- Что нужно сделать -
Пожалуйста, верните все строки из списка ниже без единого изменения.

(Собранные данные)
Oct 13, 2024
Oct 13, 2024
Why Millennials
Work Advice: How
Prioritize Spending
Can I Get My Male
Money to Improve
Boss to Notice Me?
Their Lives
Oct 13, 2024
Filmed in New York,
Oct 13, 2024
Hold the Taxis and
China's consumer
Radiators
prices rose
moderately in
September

- Результат упражнения -
Oct 13, 2024
Oct 13, 2024
Why Millennials
Work Advice: How
Prioritize Spending
Can I Get My Male
Money to Improve
Boss to Notice Me?
Their Lives
Oct 13, 2024
Filmed in New York,
Oct 13, 2024
Hold the Taxis and
China's consumer
Radiators
prices rose
moderately in
September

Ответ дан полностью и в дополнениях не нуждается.